Based on what you asked and your various comments on other answers, this is the first time that you will be making an offer to buy a house, and it seems that the seller is not using a real-estate agent to sell the house, that is, it is what is called a FSBO (for sale by owner) property (and you can learn a lot of about the seller's perspective by visiting fsbo.com). On the other hand, you are a FTB (first-time buyer) and I strongly recommend that you find out about the purchase process by Googling for "first-time home buyer" and reading some of the articles there. But most important, I urge you

DO NOT make a written offer to purchase the property until you understand a lot more than you currently do, and a lot more than all the answers here are telling you about making an offer to buy this property. Even when you feel absolutely confident that you understand everything, hire a real-estate lawyer or a real-estate agent to write the actual offer itself (the agent might well use a standard purchase offer form that his company uses, or the State mandates, and just fill in the blanks). Yes, you will need to pay a fee to these people but it is very important for your own protection, and so don't just wing it when making an offer to purchase.

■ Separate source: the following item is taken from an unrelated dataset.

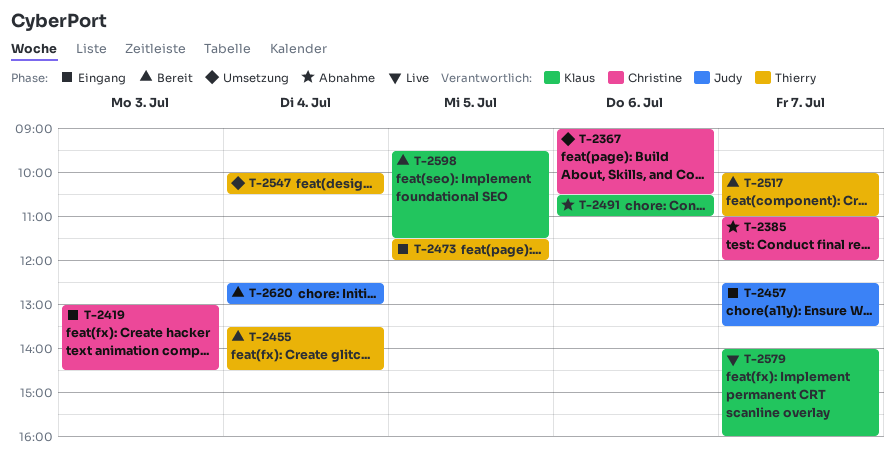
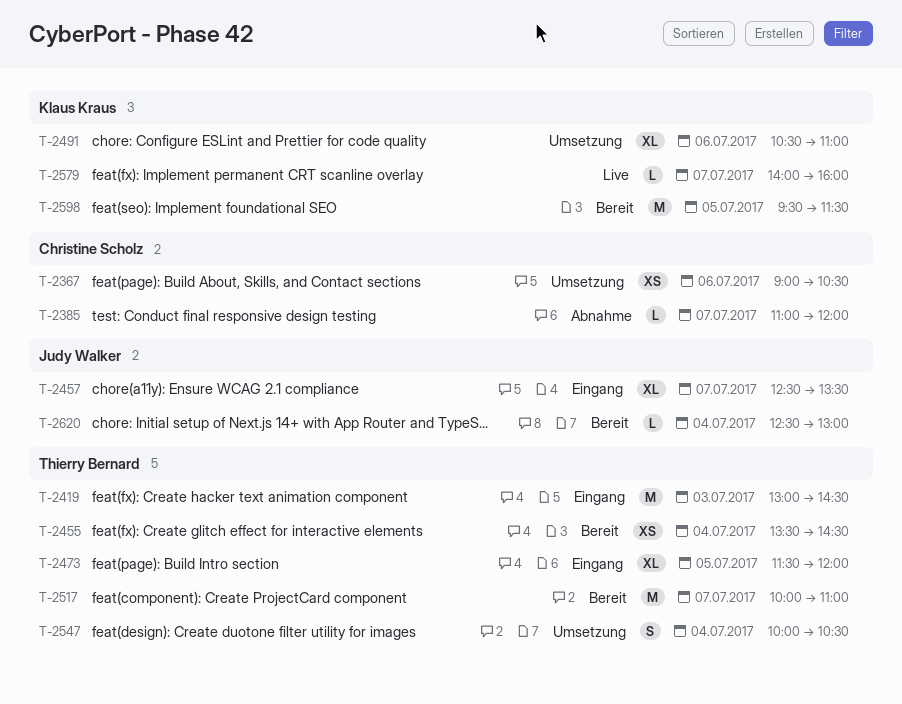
T-2419, owner: Christine Scholz -> Thierry Bernard
T-2491, status: Abnahme -> Umsetzung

As to how much you should offer, it depends on how much you can afford to pay. I will ignore the possibility that you are rich enough that you can pay cash for the purchase and assume that you will, like most people, be needing to get a mortgage loan to buy the house. Most banks prefer not to lend more than 80% of the appraised value of the house, with the balance of the purchase price coming from your personal funds. They will in some cases, loan more than 80% but will usually charge higher interest rate on the loan, require you to pay mortgage insurance, etc. Now, the appraised value is not determined until the bank sends its own appraiser to look at the property, and this does not happen until your bid has been accepted by the seller. What if your bid (say $500K) is much larger than the appraised value $400K on which the bank is willing to lend you only $320K ? Well, you can still proceed with the deal if you have $180K available to make the pay the rest. Or, you can let the deal fall apart if you have made a properly written offer that contains the usual contingency clause that you will be applying for a mortgage of $400K at rate not to exceed x% and that if you can't get a mortgage commitment within y days, the deal is off. Absent such a clause, you will lose the earnest money that you put into escrow for failure to follow through with the contract to purchase for $500K. Making an offer in the same ballpark as the market value lessens the chances of having the deal fall through. Note also that even if the appraised value is $500K, the bank might refuse to lend you $400K if your loan application and credit report suggest that you will have difficulty making the payments on a $400K mortgage. It is a good idea to get a pre-approval from a lender saying that based on the financial information that you have provided, you will likely be approved for a mortgage of $Z (that is, the bank thinks that you can afford the payments on a mortgage of as much as $Z). That way, you have some feel for how much house you can afford, and that should affect what kinds of property you should be bidding on.

  • What is a written offer to you? E.g. If I email the owner and ask him "hey I was thinking of the house. Would X amount make you interested in talking about selling it to me?" Is this a formal offer?